* TASKS TO CARRY OUT:
a - Answer these questions from the text on automated analysis of C. elegans embryo development. Mark each answer with the same numeral as its question.
(i) How many four-dimensional movies does the team expect to analyze in all?
(ii) What two quantities did the team measure over time for each fluorescently marked tissue?
(iii) In Figure 2, what color marks the epidermis in the embryo on the right?
b - Write a continuation of the text on automated analysis of C. elegans embryo development, starting after its final sentence.

[TEXT SEGMENT — start]

But analysis of this developmental dataset is much more complicated. Her team has a detailed time-course of three-dimensional data in two different strain backgrounds, for each RNAi condition. “Altogether, we will have over 27,000 four-dimensional movies to analyze. So, the crux of this project was to come up with automated computational methods to analyze this complicated phenotypic information in a way that deals with an evolving three-dimensional organism,” she says. Dr. Green and colleagues could not use machine-learning-based approaches to analyze this dataset mainly because these techniques require large sample sizes. Instead, they developed automated methods to detect biologically meaningful phenotypic defects. In one strain, the investigators, including Renat Khaliullin, Ph.D.—the postdoctoral fellow Dr. Green credits as the person who enabled the automated approach—dynamically tracked fluorescently labeled endodermal, mesodermal, and ectodermal nuclei to monitor defects in cell-fate specification.

A second strain was designed to allow tracking of morphogenic changes during epithelial and neuronal development by monitoring changes in their tissue position and shape (Figure 2). The team accomplished this by measuring the center of mass and moment of inertia, over time, for each fluorescently marked tissue, which can be done by considering pixel intensity values in each dimension, at each time point.

Figure 2. Visualizing embryonic development in Caenorhabditis elegans. The embryo on the left expresses fluorescent nuclear reporters for endoderm (green), mesoderm (yellow), and ectoderm (red) to monitor changes in cell fate. The embryo on the right expresses cell-surface markers for neurons (red) and epidermis (green) to monitor morphogenic processes.

As Dr. Green explains, “Unlike our previous work, where the data were scored manually in a binary manner, the features scored in the current study were found using completely automated approaches and the parameters take into account changes in measured feature values over time.”

[TEXT SEGMENT — finish]
[RECORDS SUPPLIED — start]

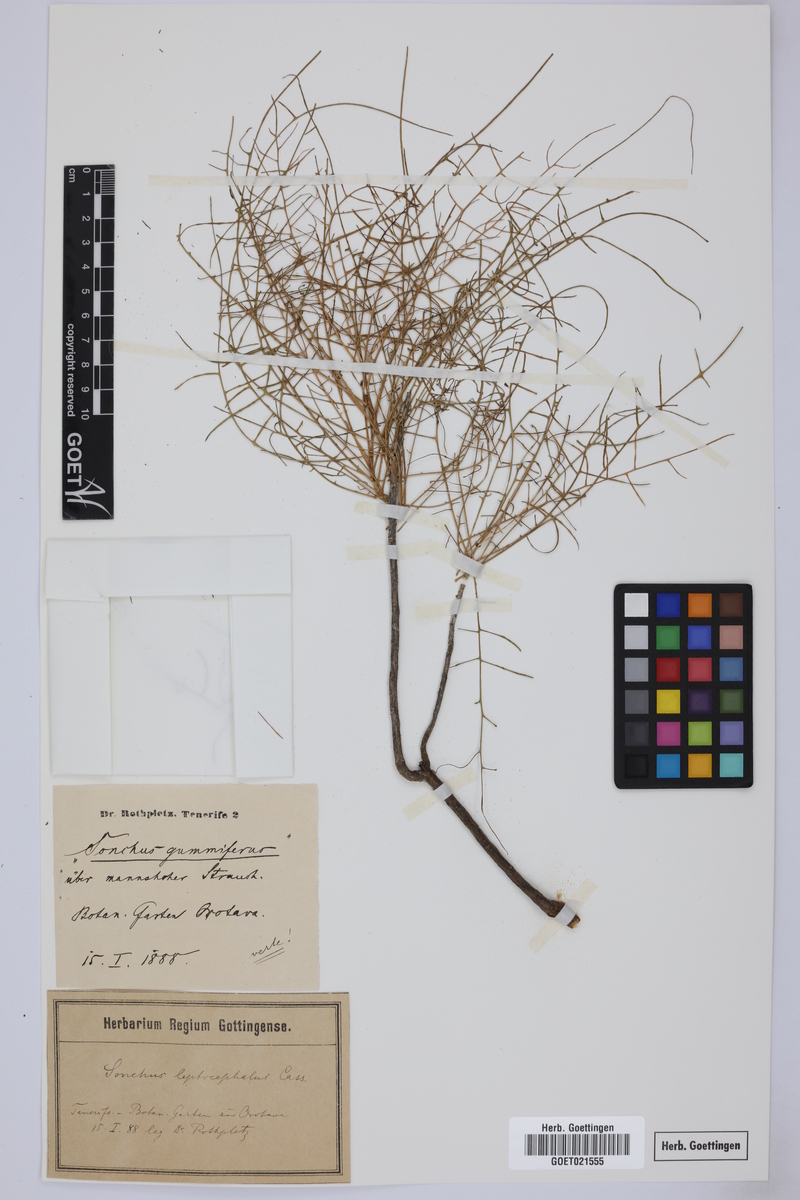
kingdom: Plantae
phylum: Tracheophyta
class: Magnoliopsida
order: Asterales
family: Asteraceae
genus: Sonchus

[RECORDS SUPPLIED — finish]

* ACTIVITY ANSWERS:
a -
(i) Over 27,000.
(ii) The center of mass and the moment of inertia.
(iii) Green.

b -
Armed with phenotypic fingerprints for each gene target, the team sought to identify groups of genes that show similar developmental phenotypes. According to Dr. Green, “Each phenotypic fingerprint can be represented as a unique location on a plot, where the axes are made up of computationally scored features. Genes that cluster together in a neighborhood within this plot are phenotypically similar. Relative distances to other neighborhoods can also be measured. This allows us to ‘map’ gene-gene relationships.”

Key considerations that were addressed in this work, she added, include dealing with highly complex 4D data; challenges associated with small sample size; scoring parameters in continuous, rather than discrete, space to capture a range of phenotypes and gene-gene relationships; and retention of rare phenotypes.

“The problems we are solving are problems that anyone dealing with a complex substrate, like a 3D tissue model, would encounter and we think the concept and approach is highly translatable,” Dr. Green concludes.


1. K. Bhadriraju et al., “Large-Scale Time-Lapse Microscopy of Oct4 Expression in Human Embryonic Stem Cell Colonies,” Stem Cell Res. 17 (1), 122–129 (July 2016).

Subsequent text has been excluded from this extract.